Oracle JDBC and AES-NI

“Your network is slowing down my queries”

This is how it started , how it often starts and almost never the network is the real issue. Same here – however it made an interesting case.

So what was happening ? Application developers wanted to fetch quite some large amount of information via JDBC  from a 12c database  – around 5 GB. This took several minutes, like 300-400 Mbit/sec, too slow for them. My first thought was – well indeed, this sounds like a long time. Its in the LAN, we have 10GbE and latencies below half a microsecond, so cant really be the network limiting it. Lets test it.

select test,test,test,test,test,test,test,test,test,test from (select test||test||test||test||test||test||test||test||test||test test from ( select rownum ||'aaaaaaaaaaaaaaaaaaaaaaaaaaaaaaaaaaaaaaaaaaaaaaaaaaaaaaaaaaaaaaaaaaaaaaaaaaaaaaaaaaaaaaaaaaaaaaaa' test from dual connect by level<= 100000))";

This produces about a gigabyte of data. ( NB: I was banging my head for quite a while before introducing the rownum – because without it the query is really fast but transfers only a fraction of 1GB over the network. I was starting to doubt the session stats … until I came across the not so well known feature of SQL*Net deduplication (see here)).

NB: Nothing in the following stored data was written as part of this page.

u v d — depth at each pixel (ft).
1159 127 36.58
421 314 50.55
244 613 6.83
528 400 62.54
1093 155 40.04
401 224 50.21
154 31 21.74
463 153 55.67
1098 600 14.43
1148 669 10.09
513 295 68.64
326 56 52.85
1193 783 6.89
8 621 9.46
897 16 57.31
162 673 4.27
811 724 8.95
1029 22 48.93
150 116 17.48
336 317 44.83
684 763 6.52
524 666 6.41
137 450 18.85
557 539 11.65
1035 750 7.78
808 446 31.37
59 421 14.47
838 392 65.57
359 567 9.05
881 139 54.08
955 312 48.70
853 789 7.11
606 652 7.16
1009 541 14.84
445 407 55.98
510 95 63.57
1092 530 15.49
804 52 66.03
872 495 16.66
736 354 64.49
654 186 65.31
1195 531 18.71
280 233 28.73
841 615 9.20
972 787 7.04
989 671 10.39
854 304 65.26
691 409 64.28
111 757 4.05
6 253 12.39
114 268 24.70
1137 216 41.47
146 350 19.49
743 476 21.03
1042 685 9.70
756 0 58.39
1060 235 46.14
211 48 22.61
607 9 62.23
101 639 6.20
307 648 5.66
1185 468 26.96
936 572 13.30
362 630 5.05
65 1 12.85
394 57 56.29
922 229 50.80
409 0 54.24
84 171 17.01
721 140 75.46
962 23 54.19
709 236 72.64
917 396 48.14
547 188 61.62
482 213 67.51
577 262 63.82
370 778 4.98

They first main factor determining the speed from jdbc is the fetch size – 10.000 was a good setting in this case. Took 20 seconds. So this is indeed like  50 MB/sec =400Mbit/sec, so network bandwidth can’t be the bottleneck here. First thought was network latency – this is a single session so what can be achieved here in terms of network throughput depends on things like tcp window size and scaling, maybe as well SDU sizes and so … but after looking a bit into it – no this is not the reason. Modern OS and networks seem to autotune this quite well – changing such settings over LANs hardly ever makes a significant positive difference.  What then ? The spoiler is of course already in the subject – we are using SQL*Net encryption. In detail – server side sqlnet.ora has

SQLNET.ENCRYPTION_TYPES_SERVER = (AES256)
SQLNET.ENCRYPTION_SERVER = required
SQLNET.CRYPTO_CHECKSUM_TYPES_SERVER = (MD5,SHA512)
SQLNET.CRYPTO_CHECKSUM_SERVER = required

It is needed in our environment, but for testing purposes, lets remove it, both the encryption and the checksum. Result – 2.5 sec, much better. Testing separately with removing encryption and checksum revealed that the more major contribution for the time was the encryption.  Ok, so it is related to the encryption, but where exactly ? In particular – encryption or decryption ? A first hint was given by the CPU usage on client and server. One client CPU was fully used, the server CPU by far not. Confirmed when trying the same query over a database link (i.e. using the Oracle database server itself as client) – this is very fast, despite encryption.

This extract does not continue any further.